Federico Villalobos (León, 1966), autor de literatura juvenil, aborda en su primera novela para adultos, Crónicas carolinas un territorio inexplorado, las islas Carolinas del Pacífico, al este de Filipinas, posesión colonial que sólo sobre el papel era española; durante cuatro siglos se ignoró su existencia. Villalobos recurre al manuscrito encontrado en una biblioteca para dar cuenta de algunos episodios, a medio camino entre la crónica apócrifa y la fábula, protagonizados por personajes atrabiliarios, y ofrecer así una serie de estampas históricas, regidas por una sana irreverencia patriótica, aunque con un humor que tristemente se contagia de ramplonería y las convierte en historietas de cantina de cuartel.
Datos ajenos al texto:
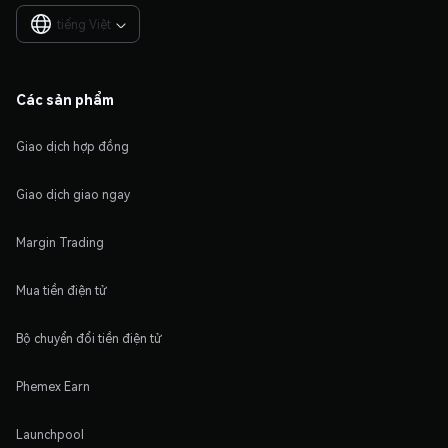
tiếng Việt

Các sản phẩm
Giao dịch hợp đồng
Giao dịch giao ngay
Margin Trading
Mua tiền điện tử
Bộ chuyển đổi tiền điện tử
Phemex Earn
Launchpool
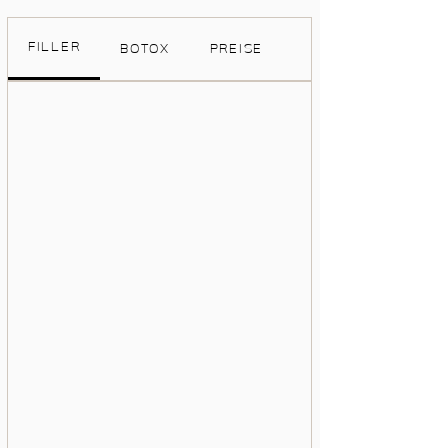
FILLER
BOTOX
PREISE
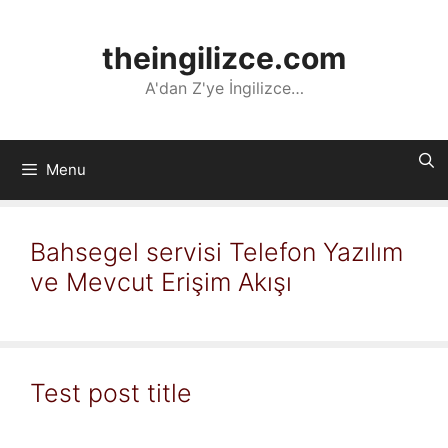
İçeriğe
atla
theingilizce.com
A'dan Z'ye İngilizce…
Menu
Bahsegel servisi Telefon Yazılım
ve Mevcut Erişim Akışı
Test post title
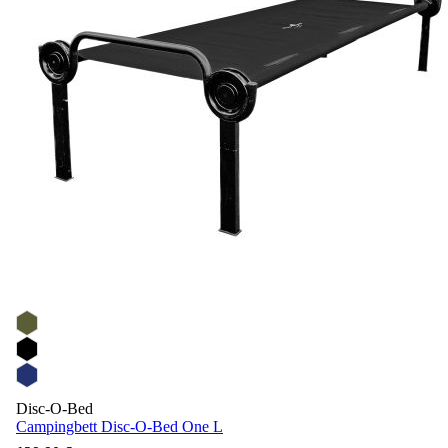
Disc-O-Bed
Campingbett Disc-O-Bed One L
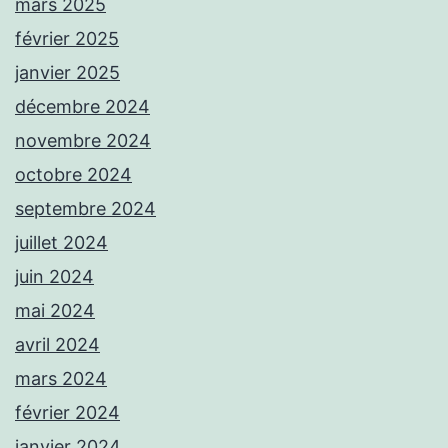
mars 2025
février 2025
janvier 2025
décembre 2024
novembre 2024
octobre 2024
septembre 2024
juillet 2024
juin 2024
mai 2024
avril 2024
mars 2024
février 2024
janvier 2024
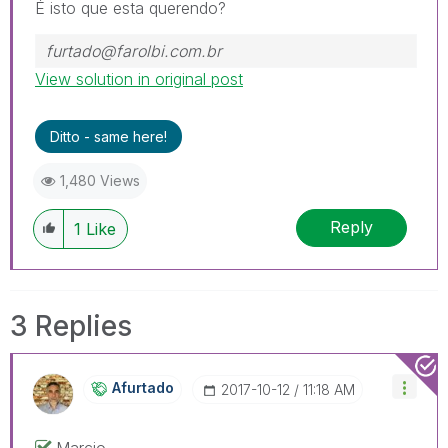
É isto que esta querendo?
furtado@farolbi.com.br
View solution in original post
Ditto - same here!
1,480 Views
Reply
1
Like
3 Replies
Afurtado
‎2017-10-12
11:18 AM
Marcio,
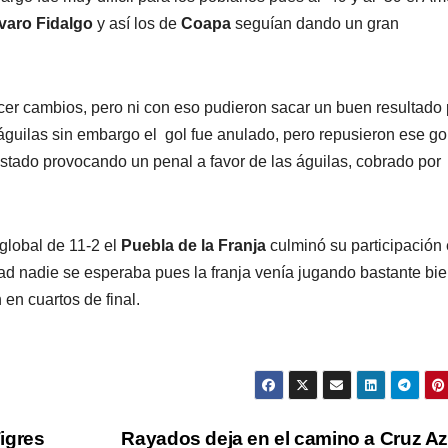
varo Fidalgo
y así los de
Coapa
seguían dando un gran
r cambios, pero ni con eso pudieron sacar un buen resultado
guilas sin embargo el gol fue anulado, pero repusieron ese go
tado provocando un penal a favor de las águilas, cobrado por
global de 11-2 el
Puebla de la Franja
culminó su participación
dad nadie se esperaba pues la franja venía jugando bastante bi
en cuartos de final.
igres
Rayados deja en el camino a Cruz A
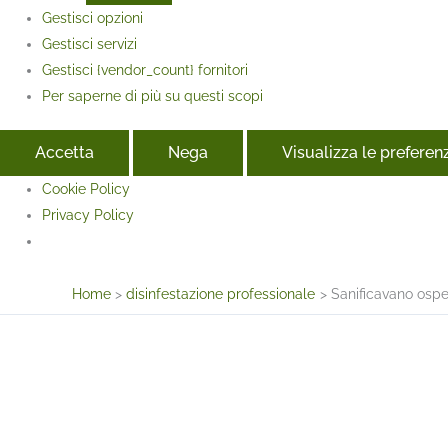
Gestisci opzioni
Gestisci servizi
Gestisci {vendor_count} fornitori
Per saperne di più su questi scopi
Accetta
Nega
Visualizza le preferen
Cookie Policy
Privacy Policy
Face
Home
disinfestazione professionale
Sanificavano ospe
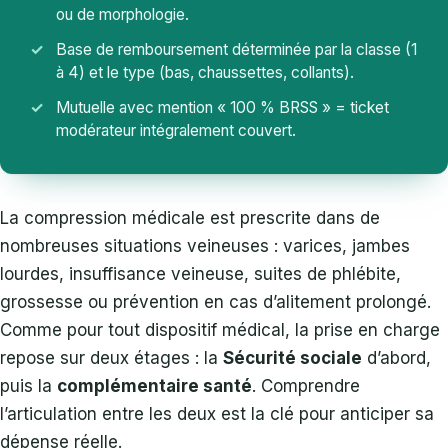
ou de morphologie.
Base de remboursement déterminée par la classe (1
à 4) et le type (bas, chaussettes, collants).
Mutuelle avec mention « 100 % BRSS » = ticket
modérateur intégralement couvert.
La compression médicale est prescrite dans de
nombreuses situations veineuses : varices, jambes
lourdes, insuffisance veineuse, suites de phlébite,
grossesse ou prévention en cas d’alitement prolongé.
Comme pour tout dispositif médical, la prise en charge
repose sur deux étages : la
Sécurité sociale
d’abord,
puis la
complémentaire santé
. Comprendre
l’articulation entre les deux est la clé pour anticiper sa
dépense réelle.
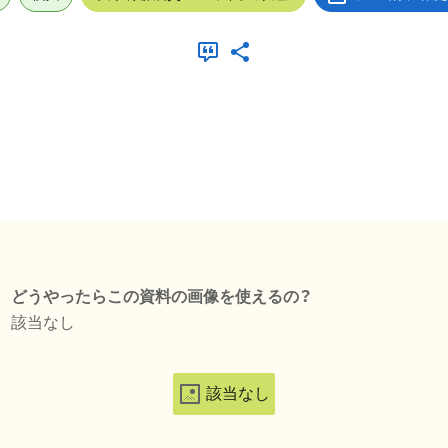
どうやったらこの資料の画像を使えるの？
該当なし
該当なし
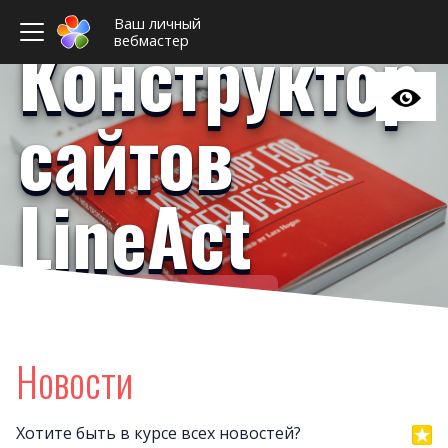
Ваш личный
Конструктор
вебмастер
сайтов
LineAct
Ваш личный вебмастер
Примеры сайто
Новост
Новости
Отзыв
Дизайны сайто
Хотите быть в курсе всех новостей?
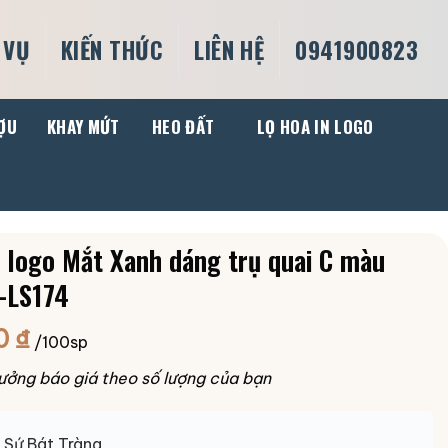
 VỤ
KIẾN THỨC
LIÊN HỆ
0941900823
ỢU
KHAY MỨT
HEO ĐẤT
LỌ HOA IN LOGO
n logo Mắt Xanh dáng trụ quai C màu
-LS174
0
₫
/100sp
ưởng báo giá theo số lượng của bạn
Sứ Bát Tràng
Y es una pena, porque el material es excelente. Recrea con precisión el sabor de época y es muy diestro en la expresión del color local, pero descuida la dimensión simbólica. De haberse tomado su tarea más en serio, hubiera podido elaborar cuentos magníficos, en la línea de aquel impetuoso y contumaz Teniente Bravo, de Juan Marsé.